[[ RECORDS FOR THE EXERCISE open ]]
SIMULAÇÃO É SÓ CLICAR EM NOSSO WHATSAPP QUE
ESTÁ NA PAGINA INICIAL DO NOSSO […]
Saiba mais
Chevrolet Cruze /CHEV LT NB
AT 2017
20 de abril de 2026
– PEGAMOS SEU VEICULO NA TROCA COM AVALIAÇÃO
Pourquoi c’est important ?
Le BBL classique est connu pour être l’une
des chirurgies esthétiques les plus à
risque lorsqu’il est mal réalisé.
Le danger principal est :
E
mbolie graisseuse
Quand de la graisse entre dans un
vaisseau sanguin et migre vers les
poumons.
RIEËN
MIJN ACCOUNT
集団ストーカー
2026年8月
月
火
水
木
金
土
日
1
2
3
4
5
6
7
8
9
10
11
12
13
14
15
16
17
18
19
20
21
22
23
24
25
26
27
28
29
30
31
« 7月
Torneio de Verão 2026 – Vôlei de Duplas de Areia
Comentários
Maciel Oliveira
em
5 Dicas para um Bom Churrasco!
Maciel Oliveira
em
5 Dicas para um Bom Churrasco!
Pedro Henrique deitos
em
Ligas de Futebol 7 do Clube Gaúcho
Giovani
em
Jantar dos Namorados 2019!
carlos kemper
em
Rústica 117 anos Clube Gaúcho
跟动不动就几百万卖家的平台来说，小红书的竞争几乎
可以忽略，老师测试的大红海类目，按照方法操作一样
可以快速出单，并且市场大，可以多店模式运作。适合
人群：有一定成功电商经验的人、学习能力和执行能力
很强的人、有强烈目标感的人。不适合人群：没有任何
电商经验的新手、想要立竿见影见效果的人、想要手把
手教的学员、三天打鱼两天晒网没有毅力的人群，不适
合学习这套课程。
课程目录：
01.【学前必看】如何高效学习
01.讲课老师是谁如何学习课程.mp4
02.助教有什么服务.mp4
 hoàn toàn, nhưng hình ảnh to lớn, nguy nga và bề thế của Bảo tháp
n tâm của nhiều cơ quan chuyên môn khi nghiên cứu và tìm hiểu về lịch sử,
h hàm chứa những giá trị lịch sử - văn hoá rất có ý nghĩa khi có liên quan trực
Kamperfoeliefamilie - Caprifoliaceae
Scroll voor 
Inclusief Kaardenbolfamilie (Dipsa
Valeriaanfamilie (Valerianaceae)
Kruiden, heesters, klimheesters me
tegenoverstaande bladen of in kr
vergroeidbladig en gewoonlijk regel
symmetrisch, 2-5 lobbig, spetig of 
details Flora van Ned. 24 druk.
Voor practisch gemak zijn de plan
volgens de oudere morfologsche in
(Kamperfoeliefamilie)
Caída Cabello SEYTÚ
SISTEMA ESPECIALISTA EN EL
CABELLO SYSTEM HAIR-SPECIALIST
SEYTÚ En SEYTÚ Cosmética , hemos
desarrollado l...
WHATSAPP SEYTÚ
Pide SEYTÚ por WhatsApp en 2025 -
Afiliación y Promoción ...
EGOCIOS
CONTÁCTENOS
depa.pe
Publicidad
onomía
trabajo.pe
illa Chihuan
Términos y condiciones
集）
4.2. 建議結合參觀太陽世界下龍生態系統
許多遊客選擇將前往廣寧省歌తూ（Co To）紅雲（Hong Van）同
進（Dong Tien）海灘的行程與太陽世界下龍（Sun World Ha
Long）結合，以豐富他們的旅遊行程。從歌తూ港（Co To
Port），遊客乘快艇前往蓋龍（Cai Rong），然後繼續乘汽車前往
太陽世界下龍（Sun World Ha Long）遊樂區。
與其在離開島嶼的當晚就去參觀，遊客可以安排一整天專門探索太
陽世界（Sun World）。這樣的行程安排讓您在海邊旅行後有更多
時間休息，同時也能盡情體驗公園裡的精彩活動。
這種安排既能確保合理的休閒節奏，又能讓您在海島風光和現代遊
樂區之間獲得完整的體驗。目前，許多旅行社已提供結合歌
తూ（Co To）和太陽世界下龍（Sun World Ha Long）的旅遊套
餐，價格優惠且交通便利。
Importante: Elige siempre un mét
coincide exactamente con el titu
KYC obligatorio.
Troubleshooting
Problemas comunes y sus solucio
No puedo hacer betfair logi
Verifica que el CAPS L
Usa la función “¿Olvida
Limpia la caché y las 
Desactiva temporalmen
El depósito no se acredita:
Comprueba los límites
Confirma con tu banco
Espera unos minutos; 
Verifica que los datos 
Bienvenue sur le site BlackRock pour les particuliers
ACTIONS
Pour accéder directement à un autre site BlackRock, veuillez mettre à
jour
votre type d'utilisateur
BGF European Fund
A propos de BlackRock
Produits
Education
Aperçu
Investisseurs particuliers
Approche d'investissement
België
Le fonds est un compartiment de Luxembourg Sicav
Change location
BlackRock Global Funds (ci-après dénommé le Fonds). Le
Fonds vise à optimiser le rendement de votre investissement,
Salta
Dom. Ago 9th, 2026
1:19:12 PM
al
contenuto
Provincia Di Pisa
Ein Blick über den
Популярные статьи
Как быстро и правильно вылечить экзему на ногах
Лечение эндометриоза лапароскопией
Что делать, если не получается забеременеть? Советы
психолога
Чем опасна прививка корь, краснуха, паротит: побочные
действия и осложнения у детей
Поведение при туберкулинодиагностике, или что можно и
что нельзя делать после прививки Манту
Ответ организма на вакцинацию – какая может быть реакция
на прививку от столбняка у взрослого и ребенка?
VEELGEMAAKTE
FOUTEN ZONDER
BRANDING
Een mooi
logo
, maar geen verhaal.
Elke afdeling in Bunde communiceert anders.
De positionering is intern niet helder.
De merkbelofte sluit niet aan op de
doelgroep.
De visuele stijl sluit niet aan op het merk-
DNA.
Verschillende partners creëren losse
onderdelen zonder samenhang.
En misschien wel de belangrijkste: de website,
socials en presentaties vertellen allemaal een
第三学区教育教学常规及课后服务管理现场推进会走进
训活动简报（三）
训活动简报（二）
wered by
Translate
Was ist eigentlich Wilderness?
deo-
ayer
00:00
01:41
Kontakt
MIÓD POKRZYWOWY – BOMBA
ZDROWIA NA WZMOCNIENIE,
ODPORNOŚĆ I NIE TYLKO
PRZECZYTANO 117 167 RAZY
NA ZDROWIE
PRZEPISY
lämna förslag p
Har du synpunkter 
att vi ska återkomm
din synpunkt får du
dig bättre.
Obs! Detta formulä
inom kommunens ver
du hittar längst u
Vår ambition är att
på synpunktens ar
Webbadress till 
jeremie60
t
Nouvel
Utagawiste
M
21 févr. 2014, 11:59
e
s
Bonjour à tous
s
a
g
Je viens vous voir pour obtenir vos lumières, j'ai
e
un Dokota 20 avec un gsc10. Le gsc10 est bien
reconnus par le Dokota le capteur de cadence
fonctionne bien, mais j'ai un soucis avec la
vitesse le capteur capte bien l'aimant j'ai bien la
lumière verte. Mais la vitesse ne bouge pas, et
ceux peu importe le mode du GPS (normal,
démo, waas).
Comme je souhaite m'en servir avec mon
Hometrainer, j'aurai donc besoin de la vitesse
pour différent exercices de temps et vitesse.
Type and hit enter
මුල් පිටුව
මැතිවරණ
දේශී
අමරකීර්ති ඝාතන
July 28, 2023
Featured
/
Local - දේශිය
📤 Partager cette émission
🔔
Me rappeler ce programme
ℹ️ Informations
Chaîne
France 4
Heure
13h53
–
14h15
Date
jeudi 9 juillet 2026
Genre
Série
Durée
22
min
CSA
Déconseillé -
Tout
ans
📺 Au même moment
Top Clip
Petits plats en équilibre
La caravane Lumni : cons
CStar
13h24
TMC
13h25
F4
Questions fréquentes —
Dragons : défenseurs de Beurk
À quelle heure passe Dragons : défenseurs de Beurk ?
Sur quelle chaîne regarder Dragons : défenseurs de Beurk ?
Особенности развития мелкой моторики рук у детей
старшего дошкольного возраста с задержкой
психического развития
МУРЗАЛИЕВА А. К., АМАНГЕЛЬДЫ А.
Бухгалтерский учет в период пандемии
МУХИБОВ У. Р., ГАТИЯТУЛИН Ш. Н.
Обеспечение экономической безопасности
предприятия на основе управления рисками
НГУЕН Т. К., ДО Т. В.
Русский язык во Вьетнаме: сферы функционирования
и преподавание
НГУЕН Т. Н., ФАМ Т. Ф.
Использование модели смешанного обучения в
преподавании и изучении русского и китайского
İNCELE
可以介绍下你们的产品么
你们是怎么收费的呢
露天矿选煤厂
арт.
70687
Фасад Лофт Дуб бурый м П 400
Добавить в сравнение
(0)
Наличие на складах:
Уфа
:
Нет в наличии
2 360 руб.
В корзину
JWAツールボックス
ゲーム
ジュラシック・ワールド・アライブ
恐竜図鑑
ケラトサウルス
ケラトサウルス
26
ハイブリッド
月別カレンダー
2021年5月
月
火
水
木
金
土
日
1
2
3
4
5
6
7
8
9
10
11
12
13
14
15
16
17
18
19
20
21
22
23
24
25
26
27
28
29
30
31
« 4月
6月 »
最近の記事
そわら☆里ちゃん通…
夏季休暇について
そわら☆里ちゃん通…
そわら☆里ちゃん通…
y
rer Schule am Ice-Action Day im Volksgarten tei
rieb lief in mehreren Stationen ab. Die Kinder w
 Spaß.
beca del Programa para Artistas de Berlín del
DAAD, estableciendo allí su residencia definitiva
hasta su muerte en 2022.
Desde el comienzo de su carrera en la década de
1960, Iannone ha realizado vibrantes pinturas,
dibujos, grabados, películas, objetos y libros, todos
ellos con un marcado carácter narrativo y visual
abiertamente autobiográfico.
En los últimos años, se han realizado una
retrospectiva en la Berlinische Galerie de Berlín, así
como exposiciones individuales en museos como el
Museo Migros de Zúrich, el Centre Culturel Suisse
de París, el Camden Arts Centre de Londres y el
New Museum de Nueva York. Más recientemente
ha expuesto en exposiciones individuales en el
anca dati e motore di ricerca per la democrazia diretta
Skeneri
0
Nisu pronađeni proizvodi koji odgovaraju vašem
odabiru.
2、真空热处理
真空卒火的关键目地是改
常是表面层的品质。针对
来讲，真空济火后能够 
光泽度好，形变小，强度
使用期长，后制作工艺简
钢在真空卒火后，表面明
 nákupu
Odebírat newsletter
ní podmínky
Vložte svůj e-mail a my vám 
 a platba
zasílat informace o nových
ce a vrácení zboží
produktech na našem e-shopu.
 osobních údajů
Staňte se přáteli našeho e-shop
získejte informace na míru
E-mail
[[ RECORDS FOR THE EXERCISE closed ]]
__DIRECTIVE__.
Once each line with "capteur" in the entries is counted, state the total and nothing else.

__RESULT FOR THIS TASK__.
2